どれくらいの時間が経ってからか、おばあさんの手がゆっくりと離れた。
「これで楽になったはずよ。目を開けてごらんなさい」
やさしい口調とともに肩を軽くたたかれた。ユイナはまどろみから起き上がるようにそっと目を開けてみる。木漏れ日がまぶしくて少し目を細め、それからおばあさんと視線を合わせる。人のよさそうなおばあさんがユイナを見つめ返していた。
「手を動かしてごらんなさい」
言われるままに手を閉じて開いてみる。
「痺れは?」
首を横に振ってみせる。あまりの驚きで咄嗟に声が出てこなかった。
「そう、それは良かったわ」
おばあさんはホッとした顔で笑む。目じりの笑い皺が印象的で、ユイナはしばらく彼女の顔を見つめ、それから気になった事を聞く。
「いったい、何をしたんですか」
「ちょっとしたおまじないよ」
そう言ってお茶目にウィンクをした。
「そんな、薬もなく解毒なんて……」
「貴女は毒に耐性があるみたいだから毒が染み込む前に取り除いたの。もしも染み込んでしまっていたら、あとは薬で中和するしかなかったところよ。――それと、これを飲んでおきなさい」
おばあさんが脇に置いていたバスケットから小瓶を取り出す。ユイナがそれを見ていると、おばあさんは視線に気付いて説明する。

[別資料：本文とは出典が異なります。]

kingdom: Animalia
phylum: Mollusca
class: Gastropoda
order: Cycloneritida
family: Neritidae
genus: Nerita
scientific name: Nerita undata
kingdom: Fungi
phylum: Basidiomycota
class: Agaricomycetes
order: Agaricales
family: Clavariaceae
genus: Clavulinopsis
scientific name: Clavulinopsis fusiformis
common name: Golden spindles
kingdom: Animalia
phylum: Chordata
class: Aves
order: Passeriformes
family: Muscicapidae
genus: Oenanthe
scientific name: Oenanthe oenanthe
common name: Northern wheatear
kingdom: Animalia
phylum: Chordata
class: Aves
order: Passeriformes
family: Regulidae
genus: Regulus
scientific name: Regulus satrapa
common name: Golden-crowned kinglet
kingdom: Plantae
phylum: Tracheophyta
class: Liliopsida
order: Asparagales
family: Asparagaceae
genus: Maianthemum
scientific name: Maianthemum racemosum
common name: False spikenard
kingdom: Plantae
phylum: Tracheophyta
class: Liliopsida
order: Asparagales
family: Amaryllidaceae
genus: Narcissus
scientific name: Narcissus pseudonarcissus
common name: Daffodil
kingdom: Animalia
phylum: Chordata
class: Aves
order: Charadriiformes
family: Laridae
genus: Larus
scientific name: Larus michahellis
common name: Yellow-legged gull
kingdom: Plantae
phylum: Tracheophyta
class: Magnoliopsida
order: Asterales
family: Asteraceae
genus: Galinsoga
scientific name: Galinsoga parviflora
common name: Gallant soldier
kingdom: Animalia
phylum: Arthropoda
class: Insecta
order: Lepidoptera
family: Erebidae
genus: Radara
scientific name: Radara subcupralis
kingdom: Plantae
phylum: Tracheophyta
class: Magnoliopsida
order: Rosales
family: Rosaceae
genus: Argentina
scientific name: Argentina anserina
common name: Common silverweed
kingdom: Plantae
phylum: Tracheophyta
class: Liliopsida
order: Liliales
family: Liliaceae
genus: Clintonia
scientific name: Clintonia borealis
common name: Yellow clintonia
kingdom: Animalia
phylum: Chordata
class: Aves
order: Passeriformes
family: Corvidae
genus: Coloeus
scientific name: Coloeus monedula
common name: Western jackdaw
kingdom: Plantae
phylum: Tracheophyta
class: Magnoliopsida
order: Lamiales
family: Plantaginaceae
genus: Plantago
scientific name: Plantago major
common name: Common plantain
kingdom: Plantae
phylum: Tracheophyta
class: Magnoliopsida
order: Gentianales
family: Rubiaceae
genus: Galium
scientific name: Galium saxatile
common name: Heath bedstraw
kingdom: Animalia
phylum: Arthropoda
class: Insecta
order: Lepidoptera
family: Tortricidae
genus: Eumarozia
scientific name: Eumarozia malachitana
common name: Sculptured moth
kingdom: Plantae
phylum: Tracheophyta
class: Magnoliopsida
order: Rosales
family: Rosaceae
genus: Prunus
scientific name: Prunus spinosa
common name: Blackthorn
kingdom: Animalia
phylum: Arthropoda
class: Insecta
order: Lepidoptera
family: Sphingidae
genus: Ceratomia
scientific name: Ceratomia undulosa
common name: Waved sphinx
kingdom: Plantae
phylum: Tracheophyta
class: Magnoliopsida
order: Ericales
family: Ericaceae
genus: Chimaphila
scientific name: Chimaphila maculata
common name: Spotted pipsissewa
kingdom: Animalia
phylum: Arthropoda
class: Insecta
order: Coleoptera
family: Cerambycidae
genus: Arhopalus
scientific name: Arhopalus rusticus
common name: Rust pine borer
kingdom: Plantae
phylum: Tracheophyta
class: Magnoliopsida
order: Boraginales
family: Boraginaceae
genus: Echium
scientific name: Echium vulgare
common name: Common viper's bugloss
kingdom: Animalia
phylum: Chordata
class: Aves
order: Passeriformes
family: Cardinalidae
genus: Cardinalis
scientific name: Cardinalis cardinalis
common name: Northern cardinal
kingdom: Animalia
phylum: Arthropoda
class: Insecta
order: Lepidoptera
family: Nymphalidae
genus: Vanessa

「これは泉水に薬草を混ぜ合わせたものよ。病み上がりで体も疲れているはずだから、これを飲んで元気をつけるといいわ」
ユイナは大事に抱えていた荷袋をひざの上に乗せて手渡された小瓶を受け取り、それを飲むべきかどうか迷った。しかし助けてくれたおばあさんが悪い物を飲ませるとは思えず、かといって不安を拭いきれるわけでもなく、渡された液体を少しだけ口に含み、味を確かめてみる。苦味や酸味はなく、悪いものが入っている気配はしない。
その様子を見ていたおばあさんは微笑む。
「心配しなくても大丈夫よ。それは私が毎朝自分で作って飲んでいるものだから」
「はい……」
しどろもどろに返事する。警戒を見抜かれた事に恥じ入り、顔を赤らめながら小瓶の液体を飲み干す。飲んだ感じは水とほぼ変わらなかった。ただ、おなかのあたりから温かくなり、日向ぼっこをしているような穏やかな気持ちになった。
「ありがとうございます」
空になった瓶をおばあさんに返し、ホッと息をつく。渇き切っていた咽が癒されたおかげで、強張っていた肩から少しだけ力が抜けた。
ひざに置いていた荷袋の汚れを払い落として抱える。
中には大事な制服が入っている。ガモルド男爵が、成長期のユイナに合わせて大きめにしてくれた夏の制服。今でこそ成長した体に馴染むようになってきたが、最初に袖を通した時はぶかぶかで、スカートの裾が地面に擦りそうだった。アリエッタにはそれでよくからかわれたものだ。からかわれると妙な意地を張りたくなるもので、ユイナは背が高く見えるように爪先立ちで生活した事もある。そのふらふらと頑張っている姿をガモルド男爵に見つかり、笑われた事もあった。
ガモルド様……アリエッタ……。
物思いに沈みそうになるユイナの横で、おばあさんが「あら?」と顔を上げた。
「今日はどうしたのかしら。またお客が来たわ」
「え……?」
振り向いた視線の先、立ち並ぶ木々の向こうに魔術師の姿があった。まだこちらには気付いておらず、風で乱れたフードをさっと被りなおしているところだった。だが、その短い一瞬の間でユイナは魔術師の顔を見た。細く端整な青年の横顔。なにより、流れるような髪が木漏れ日を受けて銀色に光っていた。見間違えるはずがない。アレスだ。アレスが自分を追いかけてきたのだ。
ユイナは咄嗟に木の影へと隠れた。心臓がバクバクしている。逃げようかとも思ったが、むやみに木陰から出ると発見される恐れがあった。
どうしたの?とおばあさんは声をひそめて訊ねる。
「(追われているんです)」
その言葉を聞いたおばあさんは思案顔になる。
「(貴女はそこに隠れていなさい。私が彼と話をしてきましょう)」
おばあさんはそう言うと立ち上がる。
「(え? あっ、おばあさん待って……!)」
ユイナはおばあさんを引き止めようとした。
しかし、おばあさんはすでに歩き出していた。